Democracy remains a mouthful of imprisoned ideas when it does not go beyond being a cliché. That is one good reason why citizens like Jaha Alam suffer. Now that the truth is out in the open, it becomes the responsibility of the relevant parliamentary committee or committees to summon the ACC, the police department, and Sonali Bank to public hearings on the circumstances which led to Jaha Alam paying the price for another man’s crime.
We do have parliamentary standing committees, all of which are entrusted with responsibility for promoting public welfare and, where citizens are forced into a straitjacket of injustice by the institutions of the state, to ensure that corrective measures are taken. Part of those measures is to have the men — in the ACC, the police, the bank — who pushed Jaha Alam into wrongful imprisonment answer before the committees, and indeed before the courts on the blunder, contrived or otherwise, they committed on the Jaha Alam issue.

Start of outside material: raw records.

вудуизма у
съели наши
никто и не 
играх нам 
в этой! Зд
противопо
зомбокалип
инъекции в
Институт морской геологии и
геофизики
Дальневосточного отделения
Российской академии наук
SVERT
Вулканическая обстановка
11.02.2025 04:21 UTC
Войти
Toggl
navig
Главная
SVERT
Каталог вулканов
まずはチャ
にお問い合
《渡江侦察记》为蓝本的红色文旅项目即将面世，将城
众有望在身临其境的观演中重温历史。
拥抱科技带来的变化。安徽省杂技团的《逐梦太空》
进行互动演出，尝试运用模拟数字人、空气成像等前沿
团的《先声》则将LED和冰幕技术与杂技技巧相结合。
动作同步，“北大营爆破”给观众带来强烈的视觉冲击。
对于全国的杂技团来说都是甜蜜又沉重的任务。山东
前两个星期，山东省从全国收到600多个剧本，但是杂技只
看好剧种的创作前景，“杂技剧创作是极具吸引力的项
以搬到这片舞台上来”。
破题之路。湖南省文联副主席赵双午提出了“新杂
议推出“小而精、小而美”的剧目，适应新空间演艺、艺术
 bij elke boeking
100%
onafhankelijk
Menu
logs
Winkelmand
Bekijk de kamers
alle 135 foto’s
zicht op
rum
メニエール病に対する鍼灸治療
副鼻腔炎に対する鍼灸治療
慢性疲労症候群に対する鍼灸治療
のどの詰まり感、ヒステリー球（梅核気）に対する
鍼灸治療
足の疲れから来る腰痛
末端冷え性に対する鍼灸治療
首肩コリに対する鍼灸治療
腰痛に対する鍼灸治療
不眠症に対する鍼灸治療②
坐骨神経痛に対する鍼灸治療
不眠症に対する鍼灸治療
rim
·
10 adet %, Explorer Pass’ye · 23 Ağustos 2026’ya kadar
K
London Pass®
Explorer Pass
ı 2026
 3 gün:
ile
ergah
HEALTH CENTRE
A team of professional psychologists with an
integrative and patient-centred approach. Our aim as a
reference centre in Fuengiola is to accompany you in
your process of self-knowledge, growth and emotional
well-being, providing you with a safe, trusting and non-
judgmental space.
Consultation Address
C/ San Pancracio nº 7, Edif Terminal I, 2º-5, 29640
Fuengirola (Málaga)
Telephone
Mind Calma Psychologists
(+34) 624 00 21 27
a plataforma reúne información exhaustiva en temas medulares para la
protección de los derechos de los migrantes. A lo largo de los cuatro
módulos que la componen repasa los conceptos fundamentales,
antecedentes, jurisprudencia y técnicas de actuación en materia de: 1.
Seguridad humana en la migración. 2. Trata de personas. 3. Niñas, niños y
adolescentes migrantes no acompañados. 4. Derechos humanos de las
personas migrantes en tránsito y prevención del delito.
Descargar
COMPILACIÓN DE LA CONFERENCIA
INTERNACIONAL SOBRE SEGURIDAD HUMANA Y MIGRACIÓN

We speak of rule of law, of a social structure which ensures the welfare of all citizens. Successive governments have endlessly held out the assurance that the lives of our citizens matter. Who will explain then why the life of this young man was put through living hell for three years?
For that matter, how sure are we that there are not other citizens — men, women, and perhaps even children — wasting away in our prisons through a shameful miscarriage of justice?
Syed Badrul Ahsan is Editor-in-Charge, The Asian Age.